A few weeks after Treasury Secretary Timothy Geithner tapped Wall Street financier Steven Rattner to try and save the U.S. auto industry, Rattner sat down for coffee at a nondescript café in Washington with the man he wanted to be his deputy, Ron Bloom. Both men had spent much of their careers in the universe of high finance, but they came from different planets. Thanks to the success of his dealmaking firm, Quadrangle, Rattner, 56, lives atop New York society in an apartment overlooking Central Park and the Metropolitan Museum of Art. Bloom, who turns 54 today, lived until recently in Pittsburgh and trained as an investment banker so he could help unions negotiate complicated deals, which he has done for the past 15 years as an assistant to the president of the United Steelworkers union.
So there was some understandable tension when the two men sized each other up in January over coffee at their first face-to-face meeting. When Rattner outlined the draconian marching orders Geithner had given him to try to save General Motors and Chrysler, Bloom paused and laid down a marker. He saw the job as a potential capstone in a career spent championing labor interests during years of industrial restructuring. He understood that the situation called for tough medicine for autoworkers. But I also want you to know, Bloom said, that I've dedicated my life to preserving as many American jobs as possible. Rattner, the titan of investment banking, said he wanted the same thing. (See 25 people to blame for the financial crisis.)
America has always debated the primary source of its wealth: capital or labor. And in a way that happens more frequently in literature than in life, Rattner and Bloom are neatly drawn avatars for the opposing sides of that argument. As such, they make a complementary team to resuscitate the moribund automakers. Out of money and out of options, GM and Chrysler can be saved from complete dissolution only by a government effort to reconcile management, workers and creditors to a much-diminished future. If Rattner and Bloom can find common ground, perhaps those dueling interests can too.
Bloom's objectives in undertaking this assignment are fairly easy to see. "He's a true believer, philosophically, with workers," says Gary Hubbard, spokesman for United Steelworkers. "That's a very fundamental part of his own makeup." When Bloom started working for unions after college during the financial downturn of the early 1980s, he concluded that they were not equipped to do the deals they needed to save their jobs. So after Harvard Business School, he set up a shop at the investment bank Lazard Frères that focused on counseling unions in leveraging their collective bargaining power to maximum effect. He pioneered the deals that took retirement and health benefits off company books and protected those benefits for workers.
Rattner's aims are less clear. He started as a reporter at the New York Times in the 1970s and left to begin a successful career as a media-business dealmaker on Wall Street.

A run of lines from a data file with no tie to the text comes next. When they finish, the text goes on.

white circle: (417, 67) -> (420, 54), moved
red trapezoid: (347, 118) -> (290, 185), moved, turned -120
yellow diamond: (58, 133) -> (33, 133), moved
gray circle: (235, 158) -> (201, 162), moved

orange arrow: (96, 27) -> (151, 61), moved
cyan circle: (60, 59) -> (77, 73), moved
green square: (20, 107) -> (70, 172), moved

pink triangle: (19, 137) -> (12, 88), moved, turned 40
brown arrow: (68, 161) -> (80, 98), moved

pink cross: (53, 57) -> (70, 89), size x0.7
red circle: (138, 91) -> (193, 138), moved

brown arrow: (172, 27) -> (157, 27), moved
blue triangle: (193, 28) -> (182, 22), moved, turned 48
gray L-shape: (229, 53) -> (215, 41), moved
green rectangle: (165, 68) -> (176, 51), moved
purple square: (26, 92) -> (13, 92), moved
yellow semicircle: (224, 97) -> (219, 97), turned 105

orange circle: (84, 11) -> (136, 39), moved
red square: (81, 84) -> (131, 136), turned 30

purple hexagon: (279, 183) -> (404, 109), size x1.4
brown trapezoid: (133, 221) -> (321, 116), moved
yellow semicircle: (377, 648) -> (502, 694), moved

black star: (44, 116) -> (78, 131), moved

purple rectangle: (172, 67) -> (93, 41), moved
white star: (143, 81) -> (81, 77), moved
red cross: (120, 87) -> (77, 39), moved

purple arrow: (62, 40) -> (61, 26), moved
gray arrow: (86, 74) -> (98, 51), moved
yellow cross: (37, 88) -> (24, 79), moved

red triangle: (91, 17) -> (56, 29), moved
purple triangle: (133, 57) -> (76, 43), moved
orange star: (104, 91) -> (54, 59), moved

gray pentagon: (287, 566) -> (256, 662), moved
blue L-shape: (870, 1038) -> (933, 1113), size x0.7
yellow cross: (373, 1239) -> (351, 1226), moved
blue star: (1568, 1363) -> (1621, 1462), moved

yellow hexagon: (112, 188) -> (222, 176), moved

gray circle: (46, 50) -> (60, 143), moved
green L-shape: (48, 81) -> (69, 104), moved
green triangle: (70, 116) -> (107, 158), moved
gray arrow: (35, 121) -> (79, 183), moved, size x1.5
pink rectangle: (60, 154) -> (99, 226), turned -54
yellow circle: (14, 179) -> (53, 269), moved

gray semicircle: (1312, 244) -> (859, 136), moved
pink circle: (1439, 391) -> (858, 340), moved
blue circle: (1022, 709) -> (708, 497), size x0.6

His lifestyle is the envy of many who have watched his career, which also got its start at Lazard Frères he has the fancy cars, the Fifth Avenue apartment and homes in Westchester and on Martha's Vineyard. A major Democratic donor, Rattner's brains and ambition have propelled him to the top, but he has made enemies along the way. In a now famous New York magazine profile, his onetime Lazard Frères mentor, Felix Rohatyn (Bill Clinton's ambassador to France), accused Rattner of being a social climber averse to public service and cultural pursuits. Rattner now sits on the board of a variety of charities as well as the Metropolitan Museum of Art.
Whatever their goals, the two men are well positioned to restructure the auto industry. Rattner can tell management and bondholders what they have to live with. Over the course of the past three months, he has come to believe that the bondholders, who have thus far balked at taking GM stock for much of their debt, made a bad investment and should lose all their money, says one person familiar with the President's auto task force. Rattner also took the point in ousting GM chief Rick Wagoner over the weekend. Bloom, for his part, has taken day-to-day leadership in talks between Chrysler and Italian automaker Fiat. His union bona fides have made him the point man with the United Auto Workers union and its chief, Ron Gettelfinger. (See the 50 worst cars of all time.)
Although analysts credit the odd couple for playing tough with all sides, Rattner and Bloom's initial efforts are meeting with only moderate success. The stock market reacted negatively to the government's plan on Monday, with the S&P 500 dropping nearly 3.5% on fears that bankruptcy was inevitable for GM and Chrysler a fear that the Administration did little to calm. President Obama, in his speech announcing the deal on Monday, tried to put a good face on things, laying out measures to save the companies, soften the blow to autoworkers and encourage auto sales with guaranteed warranties and car-buying tax incentives. But, he said, "these efforts, as essential as they are, are not going to make everything better overnight. There are jobs that won't be saved. There are plants that may not reopen."
The real test of Rattner and Bloom's collaboration is upcoming. Obama, in putting new conditions on any more billions being handed to Detroit, gave Chrysler 30 days to strike a partnership with Fiat and GM 60 days to avoid bankruptcy court. Rattner will have to browbeat intransigent bondholders. Bloom will have to force major benefit cuts on the unions. And both will have to sell management on a radical reordering of their companies, one in which both capital and labor take a serious hit in order to keep the machine running.